ASH Calls for Continued Changes to Maintenance of Certification
In early November, American Society of Hematology President David A. Williams, MD, released a statement expressing disappointment with the American Board of Internal Medicine (ABIM) Assessment 2020 Task Force report and calling for a movement by the ABIM away from “a policing function” and instead urging a “focus on continuing professional development.”
The statement referenced a letter to ABIM President Richard Baron, MD, with a series of comments on the recently released report:
- MOC should be customizable instead of using a “one-size-fits-all” approach. Specifically, ASH strongly urges ABIM to recognize the special contributions to clinical care that physician-scientists provide and develop a more realistic approach to the re-certification process for this group of practitioners.
- As there is a significant lack of high-quality, systematic, external research into MOC, ABIM should fund extramural research to inform the evidence base for decision-making in these processes.
- Hematologists uniformly note that the secure, closed-book examination required of diplomates every 10 years is not meaningful given the diversification of career paths in the subspecialty and the wasted time spent memorizing facts. ASH applauds the Assessment 2020 Task Force for recognizing these failures.
- ABIM will further diminish its credibility with the community if it continues to apply a unilateral approach to the development of a new vision for MOC. Consensus building requires hard work, multilateral discussions, and shared visions and agendas. The Society looks forward to a time when ABIM fully embraces such an approach
The response letter that ASH sent to ABIM is not the first interaction that the Society has had with the organization. In fact, the Society has been engaged in critiquing the ABIM regarding its MOC program and recommending revisions to the program since 2001. Building on this history, ASH is leading an informal coalition of other medical specialty societies that represent internists to discuss MOC and coordinate regarding fixes to the program.

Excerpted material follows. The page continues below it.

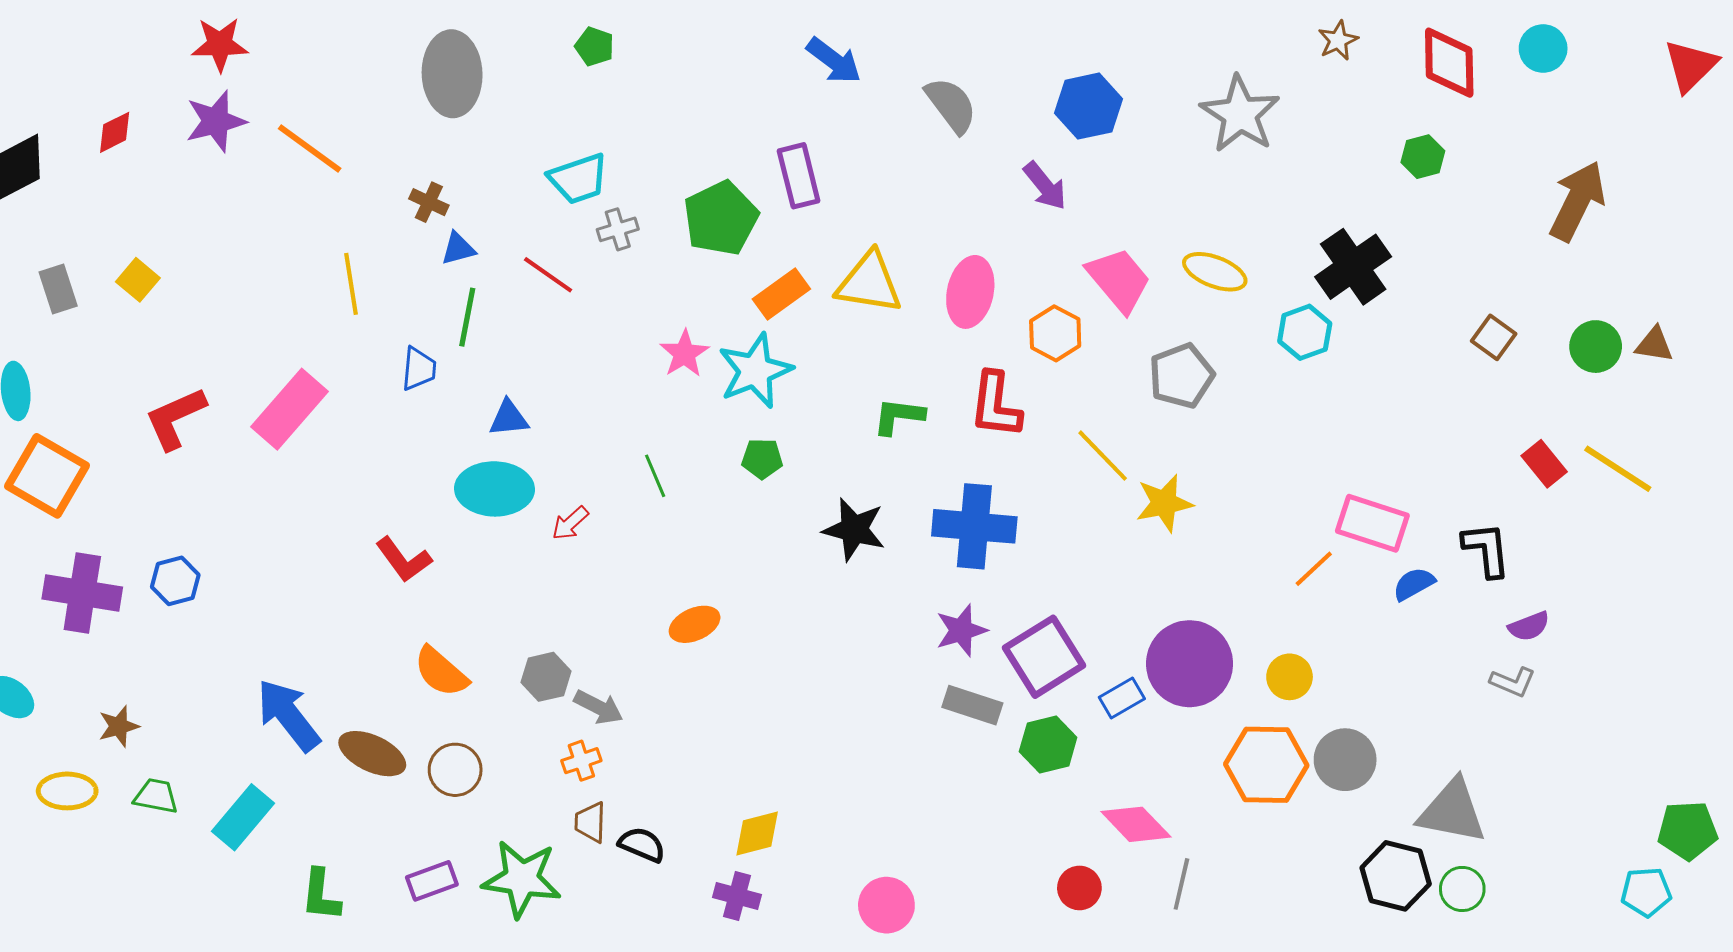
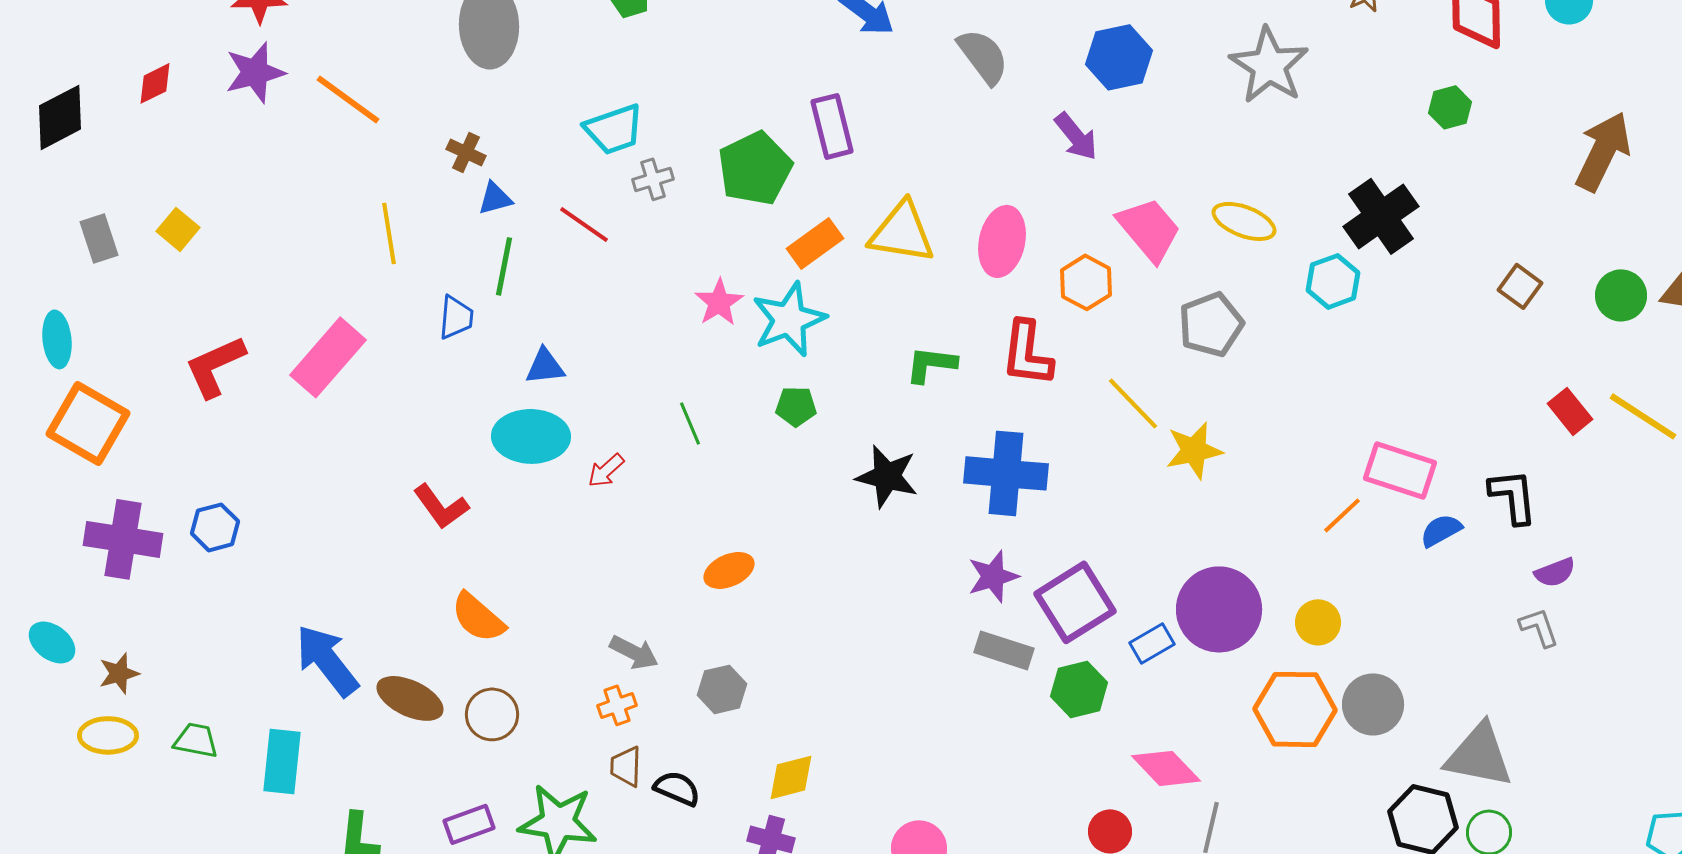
gray hexagon: (546, 677) -> (722, 689), moved
gray L-shape: (1513, 682) -> (1539, 627), turned -132
brown star: (119, 726) -> (119, 673), moved
cyan rectangle: (243, 817) -> (282, 761), turned -34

In addition, this past summer the Society organized a meeting of the ASH MOC Working Group, Dr. Baron, Dr. M. Williams, and ASH and ABIM staff. The following points were discussed: why ABIM continues to see the MOC program as a way to police the quality of internists; the insular nature of ABIM governance and the need for increased transparency and accountability; the failure of the secure, closed-book examination to be meaningful to diplomates; the perceived lack of value in the program and the perception that MOC is meant to generate net revenues for ABIM; and the lack of high-quality, systematic, external research into ABIM MOC as well as continuing medical education.
ASH representatives and members of the ABIM Hematology Specialty Board will be meeting during the ASH annual meeting to continue their conversations about modernizing MOC.
Ongoing advocacy will continue in 2016 to advance the Society’s positions.